Unfortunately, Log Parser lacks the ability to join queries, which would let you compare the Exchange DNs with AD (using the Legacy-ExchangeDN field) and output something more user-friendly, such as the user display name or SMTP address. This functionality might appear in a future version of Log Parser, but for now, gaps such as this demonstrate the advantage of commercial reporting packages. (See the sidebar "Commercial Alternatives" for more information about third-party options.)
Task 3: Where's the Mail Coming From?
Sometimes you want to know where the messages that end up in your users' mailboxes originated. Listing 6 shows a Log Parser query that examines event ID 1019, which marks the arrival of a message onto a server. (A query to examine domain traffic for outgoing messages would simply look for event ID 1027 instead of event ID 1019.) Figure 5 shows the query's output.
Looking at the output, we can see that the vast bulk of messages come from servers in our Exchange organization (i.e., xyz.com), but there are also many messages from sybari.com. This doesn't necessarily indicate that users receive many messages from users in sybari.com. Examining the messagetracking logs themselves might reveal that the bulk of these messages are generated by Sybari Antigen when its scanner restarts after loading new virus-pattern files, at which time Antigen sends a message from me@sybari .com to email@example.com on the local server. To eliminate these messages, you can use the same technique we used to remove public folder replication messages from the count.
Free and Easy
Log Parser has a lot more functionality than I have room to explore in this article. For example, if Microsoft Excel is installed on the system from which you run Log Parser, you can output data in chart format or write data into a SQL Server database so that you can perform more sophisticated queries, combine message-tracking data into other reports, or analyze information from Microsoft IIS logs to find out more about Microsoft Outlook Web Access (OWA) or Microsoft SharePoint Portal Server activity. If you're interested in expanding your use of Log Parser, check out http://www.log parser.com or http://www.microsoft .com/technet/scriptcenter/tools/log parser/default.mspx. You can also find out more about the tool by reading "Log Parser," May 2004, InstantDoc ID 42174; "Troubleshooter: Troubleshooting Message-Tracking Logs," May 2002, InstantDoc ID 24449; or "Mining the Depths of Exchange Tracking Logs," July 2000, InstantDoc ID 8903.

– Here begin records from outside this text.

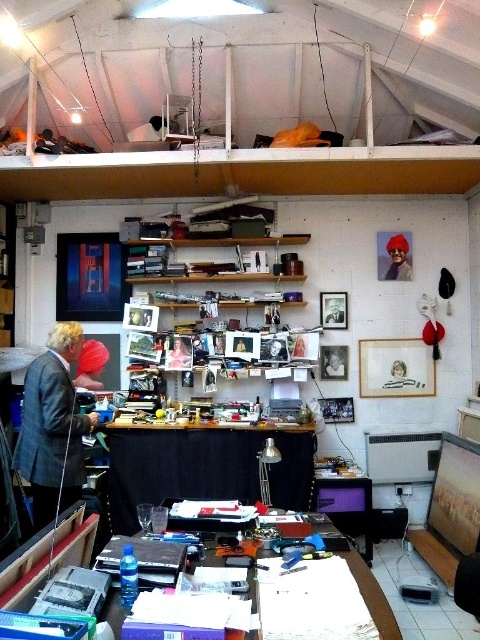
You are an artist who needs to move a 7.5 feet long sculpture from the corner of the room to a spot between the matte red hat at upper right and the matte black laptop at upper left. Will the sculpture fit in the space between them?

The distance between the matte red hat at upper right and the matte black laptop at upper left is 8.02 feet. Since the sculpture is 7.5 feet long, it will fit in the space between them as the available space is slightly larger than the sculpture.

In the scene shown: You are an interior designer planning to move a 1.5 meter tall sculpture into this workspace. The sculpture must be placed on either the black fabric table at center or the gray wool suit at left. Based on the height of the objects, which surface can safely support the sculpture without it toppling over?

The gray wool suit at left is taller than the black fabric table at center. Since the sculpture is 1.5 meters tall, placing it on the gray wool suit at left would provide a more stable base, as it can support the height better than the shorter table.

You are an artist trying to reach the matte black laptop at upper left on your desk but there is a matte red hat at upper right in the way. Can you move the hat to access the laptop?

The matte red hat at upper right is further to the viewer than the matte black laptop at upper left, so moving the hat would not block access to the laptop since it is closer to you.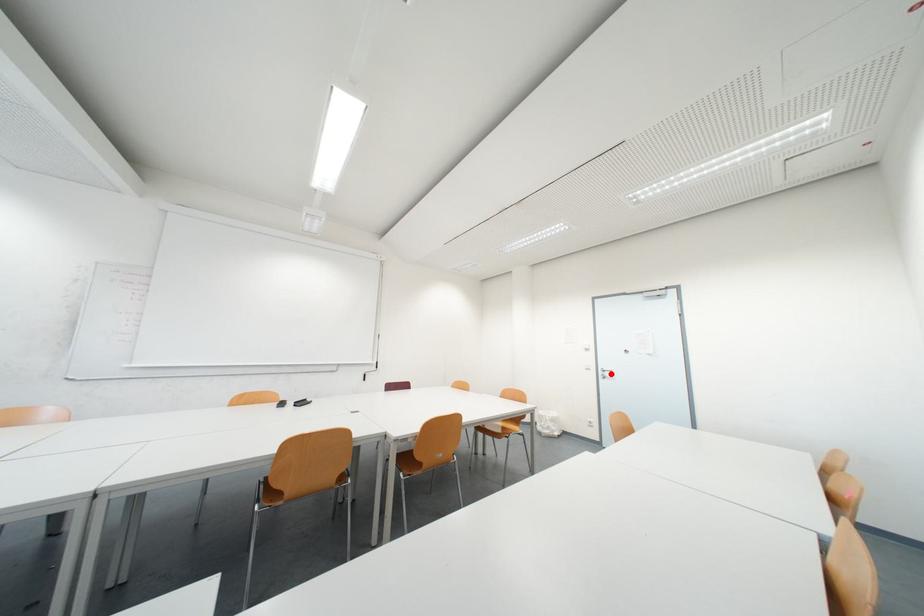
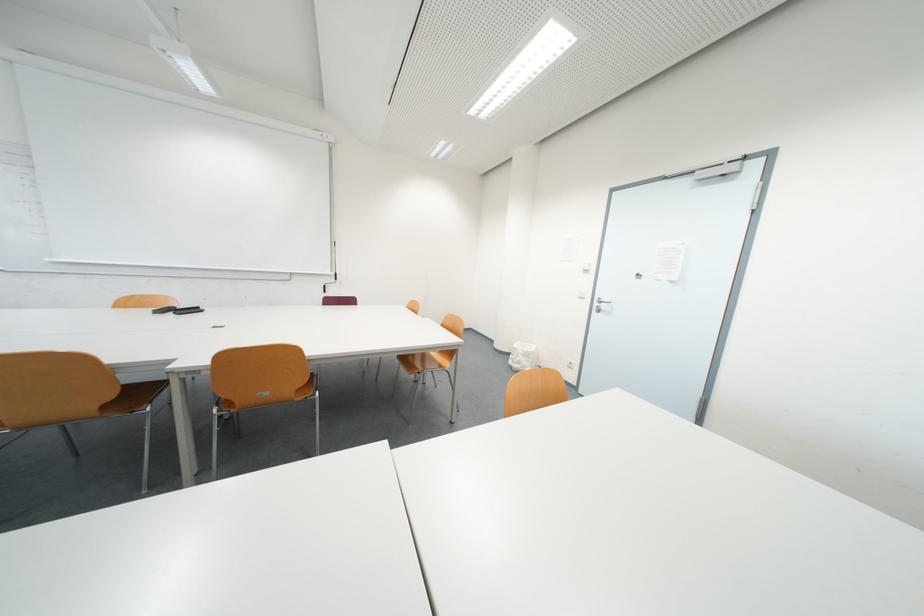
Locate, in the second image, the point that corresponds to the highlighted location in the first image.

(605, 305)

As with any free utility, you have to do some work to make Log Parser reveal what you are interested in, but using the tool to generate basic reports is a relatively easy process. After you begin to discover the wealth of information that the messagetracking logs hold, you might decide to move on to a more robust commercial product—or you might let the inexpensive combination of Log Parser, SQL Server, and Excel chart your way to Exchange admin nirvana.